▸ EXERCISE DETAILS: Update the records by changing every "common name" to "vernacular name" and leaving all else as it is. Begin at the line that has "scientific name: Saxifraga paniculata", stop after the line that has "order: Liliales", and give back only those lines.

▸ DATA IN THIS EXERCISE:
···

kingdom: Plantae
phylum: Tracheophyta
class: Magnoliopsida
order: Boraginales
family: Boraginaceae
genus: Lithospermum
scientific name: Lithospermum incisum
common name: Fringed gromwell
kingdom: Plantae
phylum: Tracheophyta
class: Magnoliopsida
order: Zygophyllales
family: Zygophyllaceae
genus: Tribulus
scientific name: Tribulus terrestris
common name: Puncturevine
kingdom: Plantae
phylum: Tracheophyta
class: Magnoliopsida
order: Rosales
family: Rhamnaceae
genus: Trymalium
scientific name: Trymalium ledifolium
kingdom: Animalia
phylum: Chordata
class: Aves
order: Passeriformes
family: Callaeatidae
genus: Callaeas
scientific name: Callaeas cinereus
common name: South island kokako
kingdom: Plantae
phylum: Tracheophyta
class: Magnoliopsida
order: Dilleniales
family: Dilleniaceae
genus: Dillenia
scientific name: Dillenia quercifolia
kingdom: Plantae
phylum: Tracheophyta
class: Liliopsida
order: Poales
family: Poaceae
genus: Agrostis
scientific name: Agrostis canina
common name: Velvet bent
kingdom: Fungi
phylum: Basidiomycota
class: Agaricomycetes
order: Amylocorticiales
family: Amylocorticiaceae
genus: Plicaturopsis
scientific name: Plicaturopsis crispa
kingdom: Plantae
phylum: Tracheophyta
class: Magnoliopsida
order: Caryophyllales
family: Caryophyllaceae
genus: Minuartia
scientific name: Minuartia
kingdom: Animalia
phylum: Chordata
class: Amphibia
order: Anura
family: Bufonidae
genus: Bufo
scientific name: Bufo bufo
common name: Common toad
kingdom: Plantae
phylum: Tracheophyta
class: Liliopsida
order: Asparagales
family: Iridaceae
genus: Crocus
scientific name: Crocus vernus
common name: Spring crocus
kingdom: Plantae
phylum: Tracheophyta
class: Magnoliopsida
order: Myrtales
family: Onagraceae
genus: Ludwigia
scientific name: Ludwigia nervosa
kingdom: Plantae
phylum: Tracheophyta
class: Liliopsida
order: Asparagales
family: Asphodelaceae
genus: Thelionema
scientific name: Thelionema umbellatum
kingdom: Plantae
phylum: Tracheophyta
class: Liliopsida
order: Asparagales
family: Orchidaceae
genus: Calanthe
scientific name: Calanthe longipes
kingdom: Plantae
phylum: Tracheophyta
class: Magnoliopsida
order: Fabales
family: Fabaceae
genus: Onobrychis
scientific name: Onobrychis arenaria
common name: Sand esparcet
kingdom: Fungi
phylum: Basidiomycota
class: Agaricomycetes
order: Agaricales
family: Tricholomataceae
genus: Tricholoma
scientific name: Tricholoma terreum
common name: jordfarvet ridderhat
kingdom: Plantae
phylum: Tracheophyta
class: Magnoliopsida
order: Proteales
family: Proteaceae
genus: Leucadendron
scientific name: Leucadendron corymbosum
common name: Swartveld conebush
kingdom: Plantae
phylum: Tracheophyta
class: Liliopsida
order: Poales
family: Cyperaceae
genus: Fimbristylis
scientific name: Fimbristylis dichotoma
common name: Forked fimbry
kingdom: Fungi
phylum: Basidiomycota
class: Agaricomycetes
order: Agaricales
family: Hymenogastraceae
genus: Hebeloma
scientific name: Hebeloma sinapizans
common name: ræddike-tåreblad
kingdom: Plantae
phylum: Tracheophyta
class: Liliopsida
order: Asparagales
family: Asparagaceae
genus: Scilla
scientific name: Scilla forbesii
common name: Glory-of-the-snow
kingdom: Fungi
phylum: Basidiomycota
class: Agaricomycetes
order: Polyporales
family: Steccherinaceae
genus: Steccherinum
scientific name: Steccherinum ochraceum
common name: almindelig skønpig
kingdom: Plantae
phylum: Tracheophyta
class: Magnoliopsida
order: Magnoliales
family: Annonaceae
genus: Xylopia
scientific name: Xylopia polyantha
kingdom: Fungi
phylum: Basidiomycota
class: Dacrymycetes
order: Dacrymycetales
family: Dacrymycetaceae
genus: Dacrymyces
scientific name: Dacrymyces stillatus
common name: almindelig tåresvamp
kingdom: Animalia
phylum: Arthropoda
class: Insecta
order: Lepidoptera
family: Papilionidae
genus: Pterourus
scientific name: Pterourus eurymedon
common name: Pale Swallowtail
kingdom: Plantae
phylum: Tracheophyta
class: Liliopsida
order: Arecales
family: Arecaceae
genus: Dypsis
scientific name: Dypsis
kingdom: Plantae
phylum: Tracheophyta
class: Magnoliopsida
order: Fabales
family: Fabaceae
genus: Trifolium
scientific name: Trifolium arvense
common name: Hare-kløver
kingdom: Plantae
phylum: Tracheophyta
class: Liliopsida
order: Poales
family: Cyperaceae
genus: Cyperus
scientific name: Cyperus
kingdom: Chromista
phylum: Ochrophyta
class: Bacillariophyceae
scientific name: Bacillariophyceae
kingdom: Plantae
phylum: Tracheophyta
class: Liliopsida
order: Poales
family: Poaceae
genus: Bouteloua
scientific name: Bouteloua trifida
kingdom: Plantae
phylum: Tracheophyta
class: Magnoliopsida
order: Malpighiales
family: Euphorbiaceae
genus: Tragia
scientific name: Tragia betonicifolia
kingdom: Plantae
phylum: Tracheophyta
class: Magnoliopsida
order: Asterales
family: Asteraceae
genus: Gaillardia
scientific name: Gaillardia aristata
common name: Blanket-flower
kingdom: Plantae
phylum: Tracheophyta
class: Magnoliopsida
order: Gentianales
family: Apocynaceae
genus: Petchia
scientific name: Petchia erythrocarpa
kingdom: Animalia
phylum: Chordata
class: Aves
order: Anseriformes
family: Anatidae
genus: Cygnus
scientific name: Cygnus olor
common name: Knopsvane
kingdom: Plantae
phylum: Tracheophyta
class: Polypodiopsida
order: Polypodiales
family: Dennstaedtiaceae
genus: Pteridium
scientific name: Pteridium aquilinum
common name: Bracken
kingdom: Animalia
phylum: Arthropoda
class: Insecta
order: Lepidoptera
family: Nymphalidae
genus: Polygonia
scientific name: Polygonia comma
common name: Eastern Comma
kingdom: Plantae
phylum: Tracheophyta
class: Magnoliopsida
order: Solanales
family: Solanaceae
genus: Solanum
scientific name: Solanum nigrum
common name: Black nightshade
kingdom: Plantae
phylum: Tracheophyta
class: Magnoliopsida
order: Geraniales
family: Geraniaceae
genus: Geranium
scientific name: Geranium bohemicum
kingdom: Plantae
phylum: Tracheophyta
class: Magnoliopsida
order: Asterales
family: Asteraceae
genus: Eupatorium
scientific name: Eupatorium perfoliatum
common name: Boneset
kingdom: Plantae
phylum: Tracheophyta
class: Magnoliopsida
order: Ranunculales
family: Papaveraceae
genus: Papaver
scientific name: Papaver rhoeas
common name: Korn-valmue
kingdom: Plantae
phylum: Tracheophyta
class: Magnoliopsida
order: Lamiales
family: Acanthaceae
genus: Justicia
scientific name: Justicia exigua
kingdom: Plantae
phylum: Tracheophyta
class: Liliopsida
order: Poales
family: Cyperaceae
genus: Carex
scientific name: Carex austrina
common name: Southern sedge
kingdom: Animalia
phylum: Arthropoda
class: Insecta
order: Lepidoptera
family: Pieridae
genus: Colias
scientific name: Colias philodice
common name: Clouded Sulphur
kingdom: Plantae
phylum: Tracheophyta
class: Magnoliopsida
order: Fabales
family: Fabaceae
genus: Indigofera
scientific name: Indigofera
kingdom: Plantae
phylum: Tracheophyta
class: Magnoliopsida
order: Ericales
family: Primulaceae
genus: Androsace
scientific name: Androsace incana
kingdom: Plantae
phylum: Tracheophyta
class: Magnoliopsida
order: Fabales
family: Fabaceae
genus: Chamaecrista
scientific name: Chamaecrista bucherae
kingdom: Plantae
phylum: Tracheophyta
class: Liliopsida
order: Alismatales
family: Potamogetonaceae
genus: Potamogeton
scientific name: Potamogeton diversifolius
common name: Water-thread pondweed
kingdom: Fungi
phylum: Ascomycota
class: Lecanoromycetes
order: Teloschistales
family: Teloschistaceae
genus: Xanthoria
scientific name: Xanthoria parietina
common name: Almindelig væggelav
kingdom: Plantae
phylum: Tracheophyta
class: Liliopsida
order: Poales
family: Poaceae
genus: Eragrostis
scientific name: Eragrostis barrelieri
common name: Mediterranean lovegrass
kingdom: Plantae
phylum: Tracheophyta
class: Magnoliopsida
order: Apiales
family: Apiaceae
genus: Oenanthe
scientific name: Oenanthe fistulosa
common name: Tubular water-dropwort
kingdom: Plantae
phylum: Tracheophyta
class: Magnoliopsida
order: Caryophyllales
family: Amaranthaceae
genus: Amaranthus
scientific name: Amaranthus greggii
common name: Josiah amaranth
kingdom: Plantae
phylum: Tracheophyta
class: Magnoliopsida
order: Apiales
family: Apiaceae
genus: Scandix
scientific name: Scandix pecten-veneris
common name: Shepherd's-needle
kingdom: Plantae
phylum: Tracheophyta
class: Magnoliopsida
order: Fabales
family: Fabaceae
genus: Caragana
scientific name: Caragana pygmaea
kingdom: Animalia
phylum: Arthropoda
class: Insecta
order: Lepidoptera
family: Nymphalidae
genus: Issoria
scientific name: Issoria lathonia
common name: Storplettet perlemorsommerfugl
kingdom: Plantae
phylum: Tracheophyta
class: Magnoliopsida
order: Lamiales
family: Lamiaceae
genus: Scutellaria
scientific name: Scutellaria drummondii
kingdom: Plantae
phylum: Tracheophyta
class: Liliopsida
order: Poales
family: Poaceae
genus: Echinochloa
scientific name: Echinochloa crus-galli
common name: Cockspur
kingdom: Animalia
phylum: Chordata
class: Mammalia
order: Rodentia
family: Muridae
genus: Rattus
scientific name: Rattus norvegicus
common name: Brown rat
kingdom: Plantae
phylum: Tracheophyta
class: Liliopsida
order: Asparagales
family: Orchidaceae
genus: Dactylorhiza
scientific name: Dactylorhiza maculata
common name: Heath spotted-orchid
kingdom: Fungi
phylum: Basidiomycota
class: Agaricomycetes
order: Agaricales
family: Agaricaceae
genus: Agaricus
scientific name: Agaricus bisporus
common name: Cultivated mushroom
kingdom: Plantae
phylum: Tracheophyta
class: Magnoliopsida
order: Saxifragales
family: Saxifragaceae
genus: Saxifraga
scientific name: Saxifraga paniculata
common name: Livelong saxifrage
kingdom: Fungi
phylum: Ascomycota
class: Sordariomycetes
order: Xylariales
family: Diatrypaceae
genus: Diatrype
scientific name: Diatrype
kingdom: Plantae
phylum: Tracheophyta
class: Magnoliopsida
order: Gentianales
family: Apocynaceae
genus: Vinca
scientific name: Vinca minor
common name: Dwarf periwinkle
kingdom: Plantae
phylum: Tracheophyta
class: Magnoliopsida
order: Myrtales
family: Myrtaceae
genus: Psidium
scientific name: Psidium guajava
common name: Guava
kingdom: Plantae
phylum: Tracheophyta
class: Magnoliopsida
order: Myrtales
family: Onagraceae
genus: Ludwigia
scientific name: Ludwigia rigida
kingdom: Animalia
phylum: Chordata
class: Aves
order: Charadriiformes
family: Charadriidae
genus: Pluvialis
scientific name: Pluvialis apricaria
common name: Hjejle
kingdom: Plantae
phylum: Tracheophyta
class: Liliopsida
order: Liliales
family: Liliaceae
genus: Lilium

···

▸ ANSWER FOR THE TASK:
scientific name: Saxifraga paniculata
vernacular name: Livelong saxifrage
kingdom: Fungi
phylum: Ascomycota
class: Sordariomycetes
order: Xylariales
family: Diatrypaceae
genus: Diatrype
scientific name: Diatrype
kingdom: Plantae
phylum: Tracheophyta
class: Magnoliopsida
order: Gentianales
family: Apocynaceae
genus: Vinca
scientific name: Vinca minor
vernacular name: Dwarf periwinkle
kingdom: Plantae
phylum: Tracheophyta
class: Magnoliopsida
order: Myrtales
family: Myrtaceae
genus: Psidium
scientific name: Psidium guajava
vernacular name: Guava
kingdom: Plantae
phylum: Tracheophyta
class: Magnoliopsida
order: Myrtales
family: Onagraceae
genus: Ludwigia
scientific name: Ludwigia rigida
kingdom: Animalia
phylum: Chordata
class: Aves
order: Charadriiformes
family: Charadriidae
genus: Pluvialis
scientific name: Pluvialis apricaria
vernacular name: Hjejle
kingdom: Plantae
phylum: Tracheophyta
class: Liliopsida
order: Liliales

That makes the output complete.